Awesome thanks for the tip, my 4th setting doesnt work but soon it will!


----------



## ricerboy17 (Sep 30, 2004)

Redlyne_mr2 said:


> Awesome thanks for the tip, my 4th setting doesnt work but soon it will!


i hope you mean it only works on 4? because if it doesnt then you have a diff problem lol.


----------



## Redlyne_mr2 (Jan 5, 2005)

ricerboy17 said:


> i hope you mean it only works on 4? because if it doesnt then you have a diff problem lol.


Dammit I read it wrong. My 4th setting does not work. Any idea what might cause that?


----------



## 94econobox (Dec 1, 2004)

Do any other settings work? Setting four is straight to the blower motor, no dropping resistors. Check the fuse first if none of the settings work.


----------



## Redlyne_mr2 (Jan 5, 2005)

94econobox said:


> Do any other settings work? Setting four is straight to the blower motor, no dropping resistors. Check the fuse first if none of the settings work.

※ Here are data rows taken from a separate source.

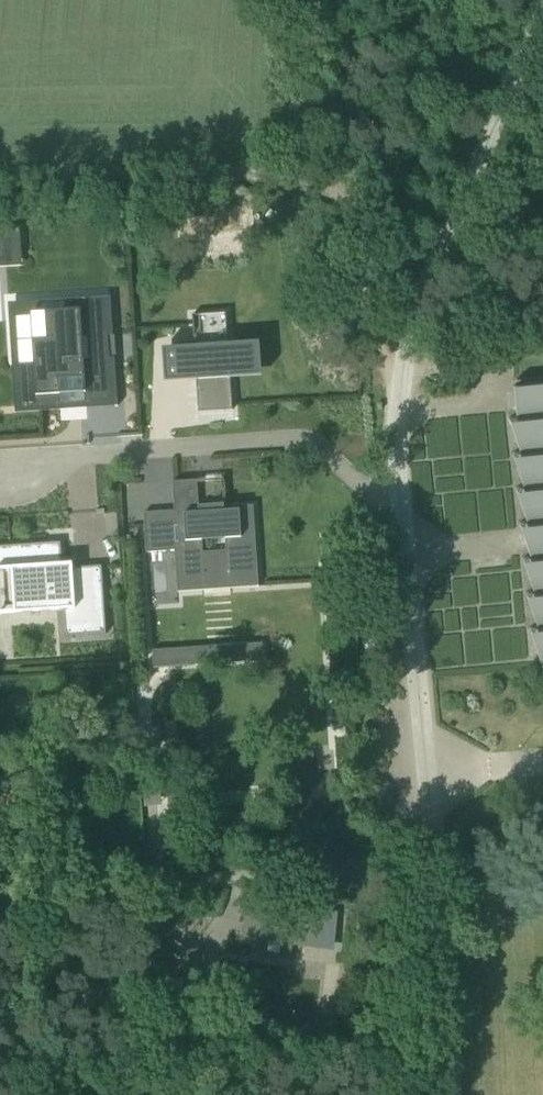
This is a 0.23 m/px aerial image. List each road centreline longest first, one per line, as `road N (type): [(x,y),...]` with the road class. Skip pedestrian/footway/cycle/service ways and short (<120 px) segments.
road 1 (track): [(0,183),(354,186),(352,0)]
road 2 (track): [(25,893),(431,849)]
road 3 (residential): [(426,775),(391,436)]
road 4 (residential): [(447,1094),(426,775)]
road 5 (track): [(391,436),(354,186)]

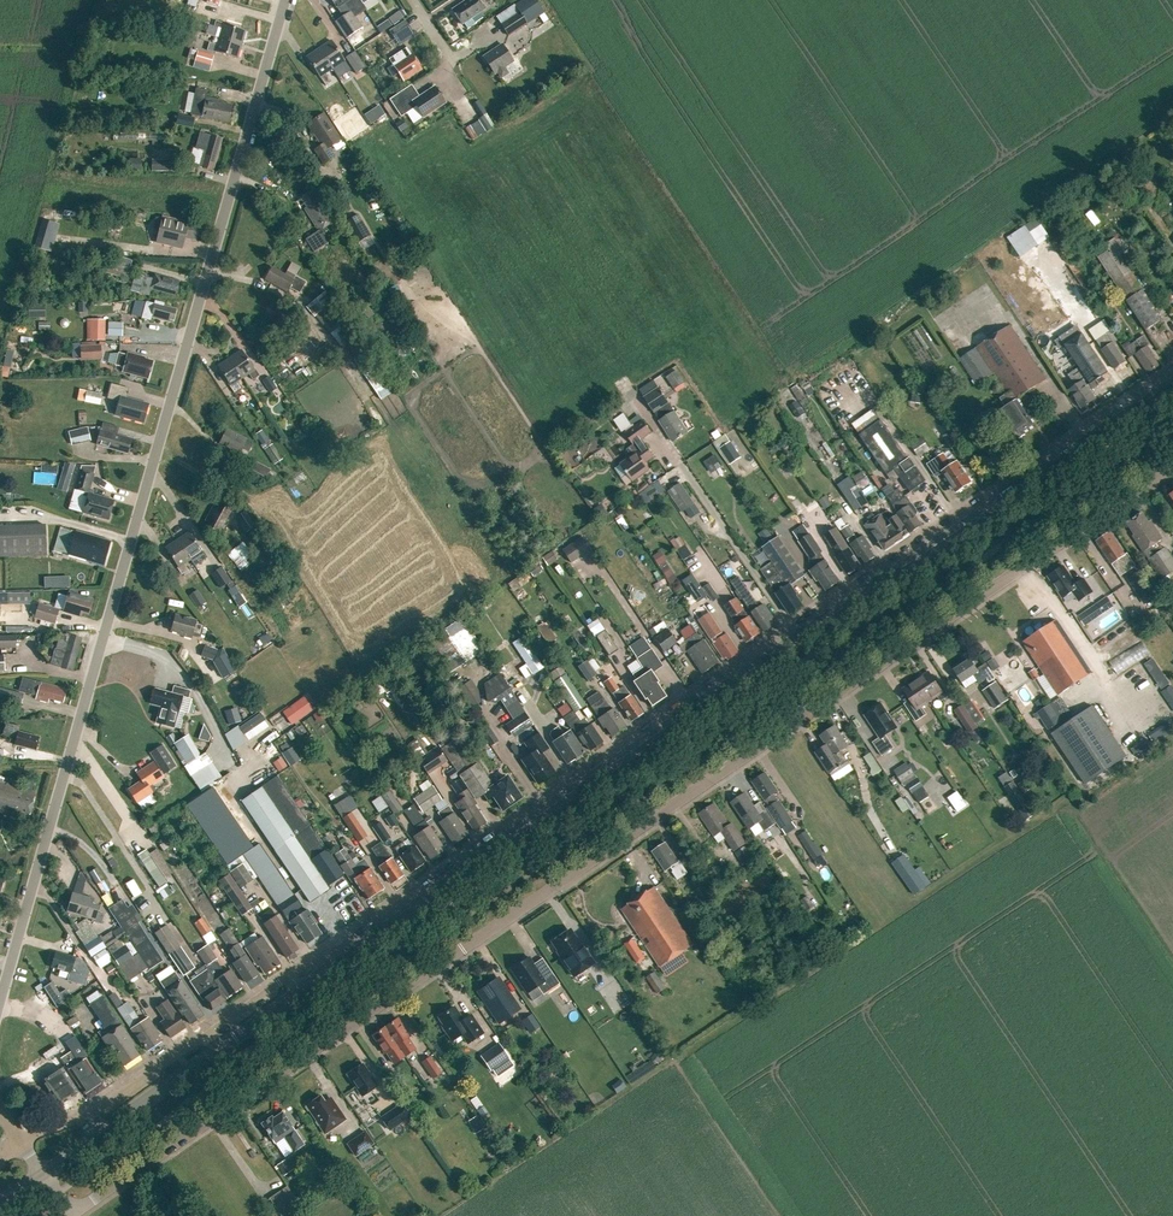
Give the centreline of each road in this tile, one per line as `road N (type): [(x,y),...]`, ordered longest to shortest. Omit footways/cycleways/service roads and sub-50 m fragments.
road 1 (residential): [(69,1213),(1172,464)]
road 2 (secondary): [(302,988),(554,803),(1172,383)]
road 3 (unclassified): [(0,1005),(285,0)]
road 4 (residential): [(17,1139),(82,1117),(292,975),(302,988)]
road 5 (secondary): [(43,1173),(302,988)]

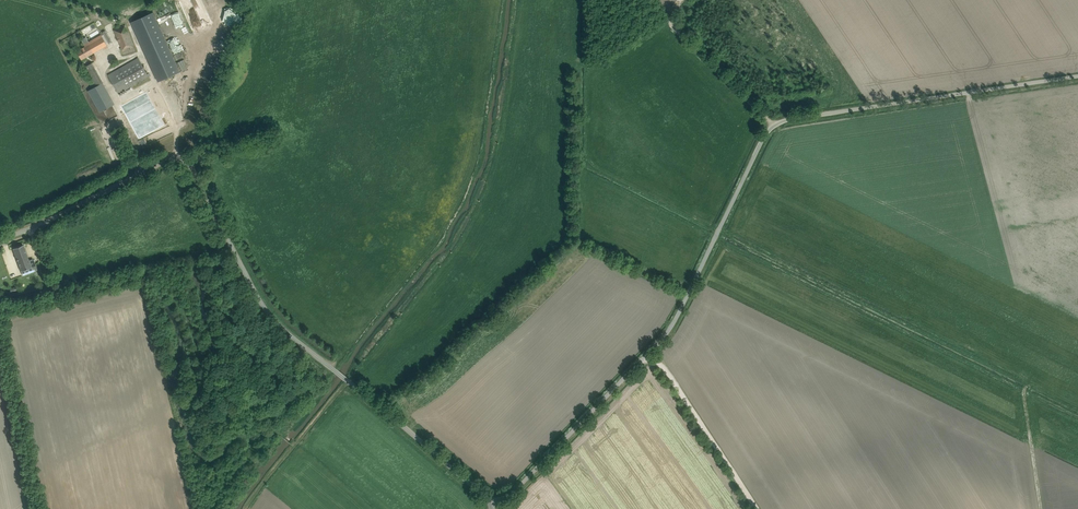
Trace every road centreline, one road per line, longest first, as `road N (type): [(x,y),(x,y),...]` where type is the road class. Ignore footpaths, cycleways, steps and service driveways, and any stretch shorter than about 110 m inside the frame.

Yeah all the other settings work. Good it be a switch issue?


----------



## 94econobox (Dec 1, 2004)

That's interesting. There is one wire from the fan switch which goes directly to the blower motor and circumvents the resistor. If all your other settings work, that means this wire is broken somewhere. Check its connection from the fan switch to the motor using a multimeter. If you can't locate the break, you could install a new wire from the switch (position 4) to the motor and then tuck it up into the dash, nice and neat. PM me if you have any more specific questions.


----------



## sno (Oct 4, 2002)

Redlyne_mr2 said:


> Yeah all the other settings work. Good it be a switch issue?


most likely something wrong with the switch. 

as for this thread: i think this is the most helpfull type-r ever. excellent picture. :thumbup:


----------



## 94econobox (Dec 1, 2004)

True, it could be a failed contact in the switch, but check the wire too. Wire is much cheaper to replace!


----------



## Redlyne_mr2 (Jan 5, 2005)

Thanks 94econobox and sno. Ill pull the switch out then see if the wire has any breaks in it. Lol btw sno nice user title


----------